Assignment —
The records below must be transcribed exactly, with each picture left out.
Start of Data provided
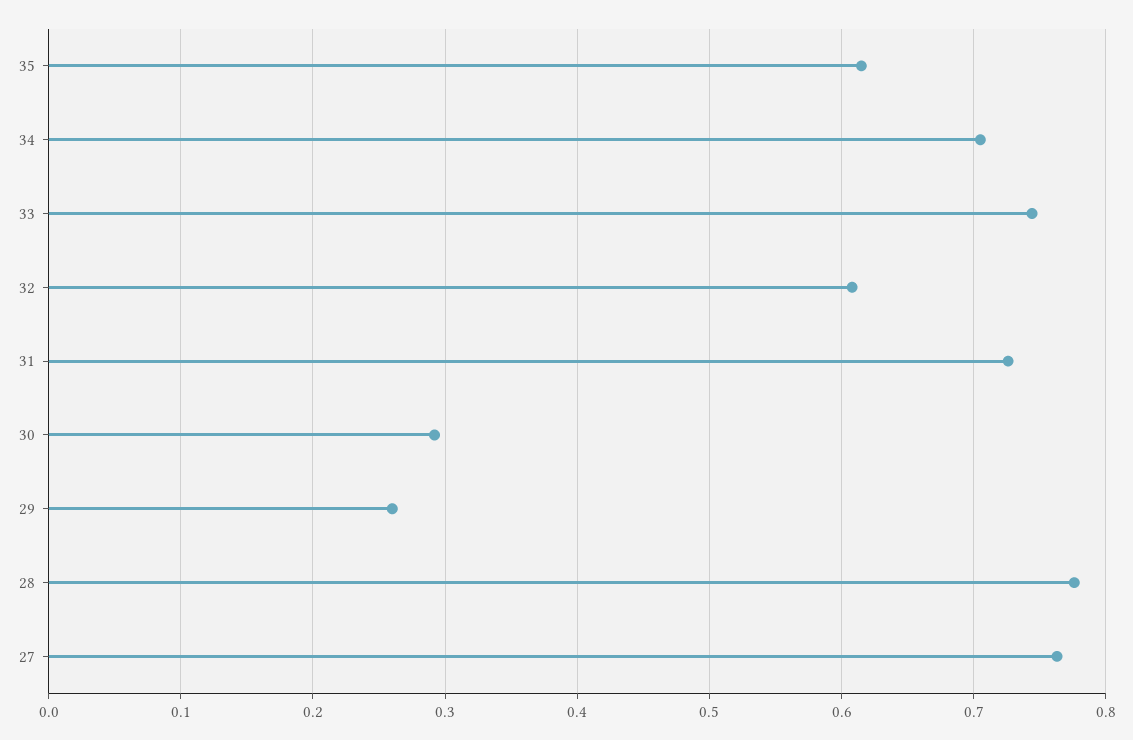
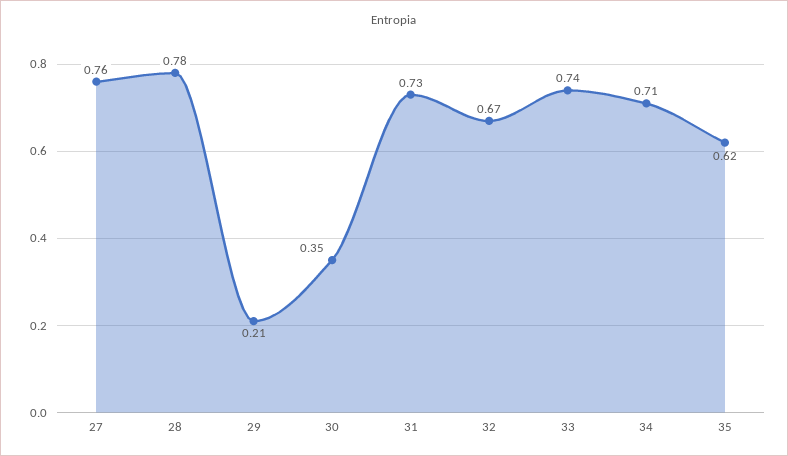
  {
    "35": 0.62,
    "34": 0.71,
    "33": 0.74,
-   "32": 0.61,
+   "32": 0.67,
    "31": 0.73,
-   "30": 0.29,
+   "30": 0.35,
-   "29": 0.26,
+   "29": 0.21,
    "28": 0.78,
    "27": 0.76
  }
End of Data provided
Output for this exercise —
  {
    "35": 0.62,
    "34": 0.71,
    "33": 0.74,
-   "32": 0.61,
+   "32": 0.67,
    "31": 0.73,
-   "30": 0.29,
+   "30": 0.35,
-   "29": 0.26,
+   "29": 0.21,
    "28": 0.78,
    "27": 0.76
  }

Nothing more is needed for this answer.